According to Ms. Molnár, last year’s high level of demand in China, as well as favorably high European egg prices incentivized an increase of egg production in Europe. These factors led producers in France, Germany and Poland to overestimate market demand, leading to a substantial surplus of eggs in the common market. In Hungary, egg prices have been stagnant since Easter, partially due to the rising share of import.

Cost increases might slow down agricultural developments

While produce and feed prices are steadily rising, putting considerable strain on animal husbandry and the food industry, the increasing prices of construction materials might exacerbate  Hungary’s problems in the agricultural sector. The increased prices associated with building and infrastructure construction might not only slow down investments into development, but could  also drive up the prices of agricultural machinery, reports the portal Agrárszektor. A high-level agricultural analyst at OTP Bank furthermore stated to the news portal that EU and governmental grant schemes might also cause waves of price increases, as prices of agricultural machinery seem to increase with the availability of public funds.

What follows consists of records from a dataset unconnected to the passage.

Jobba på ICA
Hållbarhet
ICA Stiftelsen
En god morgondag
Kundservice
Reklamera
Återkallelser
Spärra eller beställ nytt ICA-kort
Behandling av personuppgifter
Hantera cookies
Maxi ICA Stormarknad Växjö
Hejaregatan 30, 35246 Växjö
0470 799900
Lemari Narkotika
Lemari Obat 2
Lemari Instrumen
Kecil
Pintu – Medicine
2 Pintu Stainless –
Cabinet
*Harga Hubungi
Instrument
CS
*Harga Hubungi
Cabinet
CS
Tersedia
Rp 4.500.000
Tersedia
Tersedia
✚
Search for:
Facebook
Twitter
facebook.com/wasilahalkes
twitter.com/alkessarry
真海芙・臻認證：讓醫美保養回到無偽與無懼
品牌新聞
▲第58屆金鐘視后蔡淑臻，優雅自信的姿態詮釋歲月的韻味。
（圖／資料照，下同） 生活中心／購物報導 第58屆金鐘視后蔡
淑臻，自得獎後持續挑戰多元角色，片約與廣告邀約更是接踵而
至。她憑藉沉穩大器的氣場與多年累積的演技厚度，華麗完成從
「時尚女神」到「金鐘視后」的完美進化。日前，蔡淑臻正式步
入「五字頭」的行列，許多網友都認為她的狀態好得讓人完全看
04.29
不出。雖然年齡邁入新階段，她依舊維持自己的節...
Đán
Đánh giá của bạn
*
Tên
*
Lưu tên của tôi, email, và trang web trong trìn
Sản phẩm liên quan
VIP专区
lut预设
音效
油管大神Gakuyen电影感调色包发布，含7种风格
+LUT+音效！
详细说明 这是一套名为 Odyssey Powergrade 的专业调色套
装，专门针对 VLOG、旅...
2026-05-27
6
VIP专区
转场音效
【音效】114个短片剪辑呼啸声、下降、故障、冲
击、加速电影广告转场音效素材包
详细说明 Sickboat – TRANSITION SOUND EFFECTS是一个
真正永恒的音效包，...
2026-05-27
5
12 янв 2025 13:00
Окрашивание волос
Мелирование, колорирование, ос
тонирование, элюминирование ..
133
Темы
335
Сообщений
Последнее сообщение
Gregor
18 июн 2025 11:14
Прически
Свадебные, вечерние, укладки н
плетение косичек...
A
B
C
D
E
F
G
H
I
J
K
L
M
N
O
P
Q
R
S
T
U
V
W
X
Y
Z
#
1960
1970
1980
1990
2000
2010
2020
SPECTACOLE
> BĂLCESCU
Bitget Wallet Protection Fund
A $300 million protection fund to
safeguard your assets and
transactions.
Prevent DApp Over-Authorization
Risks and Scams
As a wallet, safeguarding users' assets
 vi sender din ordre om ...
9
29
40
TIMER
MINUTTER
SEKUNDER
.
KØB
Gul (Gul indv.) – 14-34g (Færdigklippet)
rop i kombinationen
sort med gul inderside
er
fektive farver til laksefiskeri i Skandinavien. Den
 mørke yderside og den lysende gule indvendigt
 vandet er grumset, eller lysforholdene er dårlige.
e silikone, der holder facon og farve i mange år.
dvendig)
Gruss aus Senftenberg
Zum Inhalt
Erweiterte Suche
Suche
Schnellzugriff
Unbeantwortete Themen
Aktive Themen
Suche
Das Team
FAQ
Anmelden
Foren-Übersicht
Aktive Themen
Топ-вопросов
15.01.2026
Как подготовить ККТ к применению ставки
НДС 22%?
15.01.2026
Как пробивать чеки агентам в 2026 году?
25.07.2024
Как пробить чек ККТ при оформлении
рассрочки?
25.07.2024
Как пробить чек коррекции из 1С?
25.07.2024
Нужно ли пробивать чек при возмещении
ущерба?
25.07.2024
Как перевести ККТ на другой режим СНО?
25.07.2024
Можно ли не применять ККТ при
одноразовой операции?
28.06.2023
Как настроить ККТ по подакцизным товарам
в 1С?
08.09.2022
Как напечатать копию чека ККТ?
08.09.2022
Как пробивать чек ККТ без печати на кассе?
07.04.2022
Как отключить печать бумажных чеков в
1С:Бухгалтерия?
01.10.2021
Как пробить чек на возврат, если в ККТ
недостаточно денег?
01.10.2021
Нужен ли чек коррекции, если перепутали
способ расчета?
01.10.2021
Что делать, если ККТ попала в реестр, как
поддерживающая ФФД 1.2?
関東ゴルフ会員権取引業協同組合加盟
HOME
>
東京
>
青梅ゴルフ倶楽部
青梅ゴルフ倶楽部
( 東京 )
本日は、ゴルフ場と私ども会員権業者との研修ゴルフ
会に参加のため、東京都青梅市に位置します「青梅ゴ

While the widespread reopening after the pandemic measures also brought with it an increase in product prices due to an increase in consumer demand, the additional costs associated with construction and building materials are rising at a steeper rate. Put together with the weather damages in field crop production, these combined increases in the costs of production and business development will continue to present obstacles for farmers who are looking to invest and expand.

Hungarian Watermelons Going Strong

This summer, the institution Agriculture Marketing Center has again launched its annual watermelon popularization and awareness raising campaign. Tamás Tarpataki, Deputy State Secretary for Agricultural Market Affairs, emphasized at a press conference during the campaign’s launch event that Hungary is the fourth-largest watermelon producer in Europe after Spain, Greece and Italy.

The Deputy State Secretary also stated that this summer, around 2200 Hungarian farmers grew watermelons over an area of 3700 hectares.

Hungarian watermelon production has had a good season this year. While input costs also increased in the past period, Hungarian producers will probably be able to supply the domestic market until the end of September. There have also been changes in the production of watermelons. Whereas previously Hungarian consumers preferred large watermelons, in the past couple of years  Hungarians started searching for smaller, sweeter, higher-quality seedless melons and farmers started to transition into the production of these breeds. Stakeholders now believe that the most important issue is to get the message out to consumers, convincing them to look for quality Hungarian products.